Leslie rieb sich mit einer Hand die Schläfe, während sie auf ihr Flugzeug zuging. Sie hatte einen pulsierenden Kopfschmerz, der sie an die Nacht erinnerte, die sie mit Feiern in einem der angesagtesten Clubs in Atlanta verbracht hatte. „Amy!“ rief Leslie, als sie ihre Kollegin, die Flugbegleiterin, sah. „Bitte sag mir, dass du Kopfschmerztabletten dabei hast?“ Amy sah Leslie an und rollte mit den Augen.
„Natürlich habe ich die, aber du solltest es besser wissen, als am Abend vor einem Inlandsflug zu feiern.“ „Was soll ich sonst tun, Museen besuchen?“ seufzte Leslie.
Amy stieß Leslie freundschaftlich an, und die beiden stiegen zusammen ins Flugzeug.
„Eines Tages wird alles für dich gut gehen, Leslie“, sagte Amy. „Glaub einfach daran.“
Leslie und Amy machten sich sofort daran, die Passagiere für den Boarding-Prozess vorzubereiten, die Sicherheitsvorführung zu machen und sicherzustellen, dass alle Passagiere ihren Platz eingenommen hatten. Schließlich schlich Leslie sich zur Bordküche und nahm ihre Kopfschmerztabletten.
„Ich frage mich, ob Amy etwas dagegen hätte, wenn ich mich für eine Weile in den Ruhebereich lege“, sagte Leslie. Sie war gerade auf dem Weg, mit ihrer Kollegin zu sprechen, als ein seltsames Geräusch sie in ihrem Schritt stoppte.
Leslie hielt inne und lauschte. Einen Moment später entschloss sie sich, das Geräusch sich nur eingebildet zu haben. Vielleicht hatte Amy doch recht, dass sie zu viel gefeiert hatte.
Als Leslie an der Toilettentür vorbeiging, hörte sie wieder ein hohes Miau-Geräusch. Es konnte unmöglich eine Katze im Flugzeug sein, also musste es ein Kind sein, das weinte.
Amy klopfte an die Toilettentür. Als niemand antwortete, öffnete sie die Tür und spähte hinein. Einen Moment später schrie sie auf.
Einen Moment später erkannte Leslie, dass das zitternde Bündel, das sie erschreckt hatte, ein kleiner Junge war. Er hatte geweint und sah mit tränenüberströmten Augen zu ihr auf.
„Tu das nicht!“, sagte Leslie zu dem kleinen Jungen, der sie überrascht hatte.
„Was machst du hier?“
Der Junge umarmte seine Knie und fing wieder an zu weinen. Jetzt, wo sie ihren Schock überwunden hatte, fühlte Leslie Mitleid mit dem Jungen. Sie ging in die Hocke und setzte sich vor ihn.

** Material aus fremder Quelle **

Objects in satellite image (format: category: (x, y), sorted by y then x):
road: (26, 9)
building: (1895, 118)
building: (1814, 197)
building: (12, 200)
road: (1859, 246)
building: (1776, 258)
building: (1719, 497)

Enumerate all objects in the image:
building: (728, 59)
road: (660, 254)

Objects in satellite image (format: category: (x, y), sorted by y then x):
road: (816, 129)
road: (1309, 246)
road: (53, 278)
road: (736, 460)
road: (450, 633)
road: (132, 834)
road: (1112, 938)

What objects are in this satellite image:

„Es tut mir leid, dass ich geschrien habe“, sagte Leslie. „Du hast mir einen Schrecken eingejagt. Ich bin Leslie, wie heißt du?“
Der Junge schniefte. „Ich heiße Ben.“
Leslie half dem Jungen auf. Sie ließ ihn auf einem der Crew-Jumpsitze sitzen, während sie in der Passagierliste nach seinem Namen suchte. Es war wahrscheinlich das erste Mal des Jungen in einem Flugzeug, und es schien ihm nicht zu gefallen.
Leslie runzelte die Stirn. Sie überprüfte die Passagierliste noch einmal, fand aber immer noch nicht den Namen des Jungen!
Es war schon viel zu lange her, dass Leslie das letzte Mal ein Kind beruhigen musste. Der Gedanke daran erfüllte sie mit Sehnsucht nach ihrem Zuhause, aber jetzt war nicht der Zeitpunkt, darüber nachzudenken. Sie setzte sich neben Ben und legte ihre Hand auf seinen Arm.
„Ben, Liebling, bist du verloren? Ich kann dir helfen, wenn du mir sagst, wo ich deine Familie finde.“
Ben stieß einen Schluchzer aus. Leslie bemerkte, dass er eine Papiertüte an seiner Brust umklammerte. Es jagte ihr einen Schauer über den Rücken, weil sie all die gruseligen Geschichten über Substanzen gehört hatte, die in Flugzeuge geschmuggelt werden.
„Was ist in der Tasche, Ben?“, fragte Leslie.
„Das ist Großmutters Medizin“, antwortete der Junge. „Sie wird ohne diese Medizin sterben, und es wird alles meine Schuld sein!“
In den nächsten Stunden gelang es Leslie, die ganze Geschichte von Ben zu erfahren. Er war der jüngste Sohn einer großen Familie. Während seine älteren Brüder die meiste Zeit mit Sport und Streichen verbrachten, träumte Ben davon, ein Wissenschaftler zu werden.
Seine Mutter hatte die explosiven Nebenwirkungen von Bens Bestrebungen, ein Heilmittel für alle Krankheiten zu finden, nicht geschätzt. Er hatte sich sehr gewünscht, seine Mutter stolz zu machen und eine Umarmung von ihr zu bekommen, aber stattdessen hatte sie ihn in die Ecke geschickt.
„Ich möchte nur, dass sie mich mit der gleichen Liebe und dem gleichen Stolz ansieht wie meine älteren Brüder, wenn sie etwas gut machen.“
Ben schluchzte. „Deshalb habe ich die Tasche mit Großmutters Medizin gestohlen.“
Als Bens Großmutter krank wurde, hatte die Familie beschlossen, sie in Seattle zu besuchen und ihr Medizin zu bringen. Ben war am Flughafen von seiner Familie getrennt worden. Schließlich hatte er seine Mutter wieder erkannt und ihr ins Flugzeug gefolgt.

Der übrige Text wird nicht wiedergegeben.